Ukip could be finished. Ukip has only ever had two MPs, but it held an outside influence on politics: without it, we’d probably never have had the EU referendum. But Brexit has turned Ukip into a single-issue party without an issue. Ukip’s sole remaining MP, Douglas Carswell, left the party in March 2017, and told Sky News’ Adam Boulton that there was “no point” to the party anymore. 

Not everyone in Ukip has given up, though: Nigel Farage told Peston on Sunday that Ukip “will survive”, and current leader Paul Nuttall will be contesting a seat this year. But Ukip is standing in fewer constituencies than last time thanks to a shortage of both money and people. Who benefits if Ukip is finished? It’s likely to be the Tories. 

Is Ukip finished? 

What are Ukip's poll ratings?

Ukip’s poll ratings peaked in June 2016 at 16 per cent. Since the leave campaign’s success, that has steadily declined so that Ukip is going into the 2017 general election on 4 per cent, according to the latest polls. If the polls can be trusted, that’s a serious collapse.

Can Ukip get anymore MPs?

In the 2015 general election Ukip contested nearly every seat and got 13 per cent of the vote, making it the third biggest party (although is only returned one MP). Now Ukip is reportedly struggling to find candidates and could stand in as few as 100 seats. Ukip leader Paul Nuttall will stand in Boston and Skegness, but both ex-leader Nigel Farage and donor Arron Banks have ruled themselves out of running this time.

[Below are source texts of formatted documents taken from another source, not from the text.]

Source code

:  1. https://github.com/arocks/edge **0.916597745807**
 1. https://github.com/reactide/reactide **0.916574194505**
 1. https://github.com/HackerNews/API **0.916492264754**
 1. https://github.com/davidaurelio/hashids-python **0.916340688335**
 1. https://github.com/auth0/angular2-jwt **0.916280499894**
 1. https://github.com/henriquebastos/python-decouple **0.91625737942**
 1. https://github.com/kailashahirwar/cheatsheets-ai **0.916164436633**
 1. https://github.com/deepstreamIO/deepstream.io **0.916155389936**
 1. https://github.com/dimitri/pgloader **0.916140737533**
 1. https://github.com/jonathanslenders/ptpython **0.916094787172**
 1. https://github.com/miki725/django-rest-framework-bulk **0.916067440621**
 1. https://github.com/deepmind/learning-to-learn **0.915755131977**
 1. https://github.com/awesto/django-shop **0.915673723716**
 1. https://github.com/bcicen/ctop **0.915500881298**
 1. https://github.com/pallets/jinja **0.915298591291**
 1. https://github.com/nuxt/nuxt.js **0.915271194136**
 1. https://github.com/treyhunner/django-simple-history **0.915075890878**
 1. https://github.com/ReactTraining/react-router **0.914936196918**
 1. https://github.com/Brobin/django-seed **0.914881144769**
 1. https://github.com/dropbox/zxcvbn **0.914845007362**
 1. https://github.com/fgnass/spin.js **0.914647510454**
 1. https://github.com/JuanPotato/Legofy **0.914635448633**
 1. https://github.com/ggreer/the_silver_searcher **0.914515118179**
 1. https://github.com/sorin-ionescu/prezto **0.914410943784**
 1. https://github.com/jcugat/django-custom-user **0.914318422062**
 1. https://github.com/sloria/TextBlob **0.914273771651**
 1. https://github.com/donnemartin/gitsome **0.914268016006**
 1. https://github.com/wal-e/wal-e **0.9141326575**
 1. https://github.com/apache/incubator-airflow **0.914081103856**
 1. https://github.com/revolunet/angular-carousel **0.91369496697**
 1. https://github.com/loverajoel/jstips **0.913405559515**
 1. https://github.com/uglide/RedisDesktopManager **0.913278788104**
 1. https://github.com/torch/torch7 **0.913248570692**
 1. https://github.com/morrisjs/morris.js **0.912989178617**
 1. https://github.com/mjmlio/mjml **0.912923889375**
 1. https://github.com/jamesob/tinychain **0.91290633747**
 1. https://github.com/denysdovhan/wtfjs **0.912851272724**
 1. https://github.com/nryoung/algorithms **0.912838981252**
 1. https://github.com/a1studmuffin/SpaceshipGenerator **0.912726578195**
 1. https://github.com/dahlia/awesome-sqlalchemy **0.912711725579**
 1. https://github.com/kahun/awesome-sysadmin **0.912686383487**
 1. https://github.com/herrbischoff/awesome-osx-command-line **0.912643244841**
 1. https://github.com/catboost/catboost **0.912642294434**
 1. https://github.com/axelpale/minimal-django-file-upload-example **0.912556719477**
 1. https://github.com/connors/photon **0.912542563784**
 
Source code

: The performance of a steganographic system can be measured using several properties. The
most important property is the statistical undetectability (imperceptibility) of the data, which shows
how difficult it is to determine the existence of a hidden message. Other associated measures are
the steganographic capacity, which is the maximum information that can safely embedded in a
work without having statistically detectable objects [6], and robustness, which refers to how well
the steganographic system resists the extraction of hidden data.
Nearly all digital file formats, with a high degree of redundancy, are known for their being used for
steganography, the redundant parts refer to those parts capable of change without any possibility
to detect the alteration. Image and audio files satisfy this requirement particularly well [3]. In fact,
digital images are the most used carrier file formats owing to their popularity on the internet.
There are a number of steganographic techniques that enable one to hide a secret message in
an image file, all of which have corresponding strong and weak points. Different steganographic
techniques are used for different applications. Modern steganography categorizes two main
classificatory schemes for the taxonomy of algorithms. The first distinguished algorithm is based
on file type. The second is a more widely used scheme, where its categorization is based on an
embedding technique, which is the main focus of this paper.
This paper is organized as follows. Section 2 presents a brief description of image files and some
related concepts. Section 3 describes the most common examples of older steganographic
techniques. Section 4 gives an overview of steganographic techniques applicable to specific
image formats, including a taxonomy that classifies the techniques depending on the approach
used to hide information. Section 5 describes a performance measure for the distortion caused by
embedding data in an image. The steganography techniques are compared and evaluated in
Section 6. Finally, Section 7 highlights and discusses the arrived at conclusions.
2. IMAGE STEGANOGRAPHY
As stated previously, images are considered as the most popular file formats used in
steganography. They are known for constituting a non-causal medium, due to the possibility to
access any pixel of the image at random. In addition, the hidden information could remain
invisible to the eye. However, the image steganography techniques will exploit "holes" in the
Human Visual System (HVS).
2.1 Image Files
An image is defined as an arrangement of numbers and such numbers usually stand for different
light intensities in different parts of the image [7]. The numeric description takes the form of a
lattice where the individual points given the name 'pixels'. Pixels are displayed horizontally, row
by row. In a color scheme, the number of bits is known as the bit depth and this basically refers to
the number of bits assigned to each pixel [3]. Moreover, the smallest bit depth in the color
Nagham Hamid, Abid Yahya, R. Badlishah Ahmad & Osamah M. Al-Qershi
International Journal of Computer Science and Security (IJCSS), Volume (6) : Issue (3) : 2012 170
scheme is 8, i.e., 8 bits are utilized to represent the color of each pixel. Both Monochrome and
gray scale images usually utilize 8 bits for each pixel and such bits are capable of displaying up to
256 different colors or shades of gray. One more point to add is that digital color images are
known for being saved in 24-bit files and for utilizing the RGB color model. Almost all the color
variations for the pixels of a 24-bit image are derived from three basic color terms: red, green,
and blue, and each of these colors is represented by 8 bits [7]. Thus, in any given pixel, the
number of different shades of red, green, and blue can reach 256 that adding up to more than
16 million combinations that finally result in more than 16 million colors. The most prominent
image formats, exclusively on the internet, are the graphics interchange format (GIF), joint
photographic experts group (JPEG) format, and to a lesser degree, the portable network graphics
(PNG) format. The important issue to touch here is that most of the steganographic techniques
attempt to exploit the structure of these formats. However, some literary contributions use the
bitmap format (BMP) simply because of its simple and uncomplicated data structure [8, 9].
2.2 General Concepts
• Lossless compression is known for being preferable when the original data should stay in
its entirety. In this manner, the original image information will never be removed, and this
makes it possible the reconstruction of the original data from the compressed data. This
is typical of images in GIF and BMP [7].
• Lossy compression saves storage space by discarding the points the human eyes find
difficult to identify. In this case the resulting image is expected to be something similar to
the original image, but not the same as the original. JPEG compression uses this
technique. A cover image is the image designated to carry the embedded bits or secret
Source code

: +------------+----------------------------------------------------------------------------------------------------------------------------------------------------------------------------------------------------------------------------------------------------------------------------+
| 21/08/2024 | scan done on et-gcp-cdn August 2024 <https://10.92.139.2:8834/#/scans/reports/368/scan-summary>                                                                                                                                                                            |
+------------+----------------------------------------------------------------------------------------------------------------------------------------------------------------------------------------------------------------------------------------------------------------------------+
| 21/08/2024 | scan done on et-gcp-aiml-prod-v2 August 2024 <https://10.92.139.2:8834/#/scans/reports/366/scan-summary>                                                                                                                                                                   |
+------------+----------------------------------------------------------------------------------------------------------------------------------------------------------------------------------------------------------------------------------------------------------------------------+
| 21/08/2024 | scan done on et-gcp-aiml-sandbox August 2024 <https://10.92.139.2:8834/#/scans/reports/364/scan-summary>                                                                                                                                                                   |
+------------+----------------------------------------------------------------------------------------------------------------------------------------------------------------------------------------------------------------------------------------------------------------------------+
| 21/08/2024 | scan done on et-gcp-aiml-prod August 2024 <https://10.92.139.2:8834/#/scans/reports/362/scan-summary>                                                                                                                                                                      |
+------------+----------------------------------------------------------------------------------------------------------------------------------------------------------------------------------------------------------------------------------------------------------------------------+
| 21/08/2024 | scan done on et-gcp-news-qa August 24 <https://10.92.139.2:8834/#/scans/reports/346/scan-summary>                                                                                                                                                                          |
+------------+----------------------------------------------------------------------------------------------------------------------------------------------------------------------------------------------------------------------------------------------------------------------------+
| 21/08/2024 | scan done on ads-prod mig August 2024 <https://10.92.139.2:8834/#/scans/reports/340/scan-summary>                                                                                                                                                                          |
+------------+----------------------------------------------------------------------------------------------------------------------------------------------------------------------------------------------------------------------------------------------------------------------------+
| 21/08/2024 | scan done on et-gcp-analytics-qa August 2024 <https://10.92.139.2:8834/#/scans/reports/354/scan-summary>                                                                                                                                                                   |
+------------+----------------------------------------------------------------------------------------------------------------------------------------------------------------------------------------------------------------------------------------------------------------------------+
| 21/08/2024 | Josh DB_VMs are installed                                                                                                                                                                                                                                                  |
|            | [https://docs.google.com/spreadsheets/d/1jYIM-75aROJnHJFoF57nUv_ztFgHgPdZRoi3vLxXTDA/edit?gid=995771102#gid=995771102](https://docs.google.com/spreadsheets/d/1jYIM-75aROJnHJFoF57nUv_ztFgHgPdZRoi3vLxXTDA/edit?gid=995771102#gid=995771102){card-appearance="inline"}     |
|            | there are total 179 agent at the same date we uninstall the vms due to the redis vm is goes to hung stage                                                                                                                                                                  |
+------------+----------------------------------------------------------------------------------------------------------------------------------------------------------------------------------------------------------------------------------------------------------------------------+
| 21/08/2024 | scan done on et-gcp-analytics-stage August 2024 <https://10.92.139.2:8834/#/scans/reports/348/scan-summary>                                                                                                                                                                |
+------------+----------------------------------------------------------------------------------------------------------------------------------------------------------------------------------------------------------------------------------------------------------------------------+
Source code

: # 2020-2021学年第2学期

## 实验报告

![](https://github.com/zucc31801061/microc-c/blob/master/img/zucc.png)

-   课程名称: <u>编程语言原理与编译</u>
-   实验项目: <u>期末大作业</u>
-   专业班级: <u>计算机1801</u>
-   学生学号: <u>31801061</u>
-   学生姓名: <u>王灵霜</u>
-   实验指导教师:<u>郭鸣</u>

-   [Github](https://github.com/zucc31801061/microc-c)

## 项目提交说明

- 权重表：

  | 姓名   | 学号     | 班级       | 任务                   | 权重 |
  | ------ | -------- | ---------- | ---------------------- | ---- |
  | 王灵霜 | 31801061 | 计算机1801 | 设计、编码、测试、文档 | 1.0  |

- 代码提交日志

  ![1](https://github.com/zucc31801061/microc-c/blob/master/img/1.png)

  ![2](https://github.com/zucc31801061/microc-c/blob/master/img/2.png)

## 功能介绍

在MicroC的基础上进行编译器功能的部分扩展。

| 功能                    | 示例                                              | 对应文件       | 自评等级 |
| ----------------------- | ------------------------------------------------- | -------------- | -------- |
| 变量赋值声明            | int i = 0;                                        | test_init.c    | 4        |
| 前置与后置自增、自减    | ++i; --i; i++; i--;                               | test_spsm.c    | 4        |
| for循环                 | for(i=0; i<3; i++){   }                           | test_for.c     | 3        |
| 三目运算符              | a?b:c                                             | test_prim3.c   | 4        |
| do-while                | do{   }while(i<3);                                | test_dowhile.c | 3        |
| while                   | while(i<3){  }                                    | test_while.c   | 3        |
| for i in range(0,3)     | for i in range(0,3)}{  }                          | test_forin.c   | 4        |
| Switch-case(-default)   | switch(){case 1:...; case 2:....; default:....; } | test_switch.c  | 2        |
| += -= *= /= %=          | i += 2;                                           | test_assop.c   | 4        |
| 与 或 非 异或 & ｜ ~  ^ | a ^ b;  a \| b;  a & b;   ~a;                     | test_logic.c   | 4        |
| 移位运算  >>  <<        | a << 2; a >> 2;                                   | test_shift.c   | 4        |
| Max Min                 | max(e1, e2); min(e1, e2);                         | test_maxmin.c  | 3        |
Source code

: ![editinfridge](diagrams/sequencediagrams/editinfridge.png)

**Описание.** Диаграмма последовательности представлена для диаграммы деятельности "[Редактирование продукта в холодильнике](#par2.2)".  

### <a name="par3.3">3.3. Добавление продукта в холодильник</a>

How many members does Ukip have?

Ukip’s membership declined from 45,994 at the 2015 general election to 39,000 in 2016. That’s a worrying sign for any political party, which relies on grassroots memberships to put in the campaigning legwork.

What does Ukip's decline mean for Labour and the Conservatives? 

The rise of Ukip took votes from both the Conservatives and Labour, with a nationalist message that appealed to disaffected voters from both right and left. But the decline of Ukip only seems to be helping the Conservatives. Stephen Bush has written about how in Wales voting Ukip seems to have been a gateway drug for traditional Labour voters who are now backing the mainstream right; so the voters Ukip took from the Conservatives are reverting to the Conservatives, and the ones they took from Labour are transferring to the Conservatives too.

Ukip might be finished as an electoral force, but its influence on the rest of British politics will be felt for many years yet.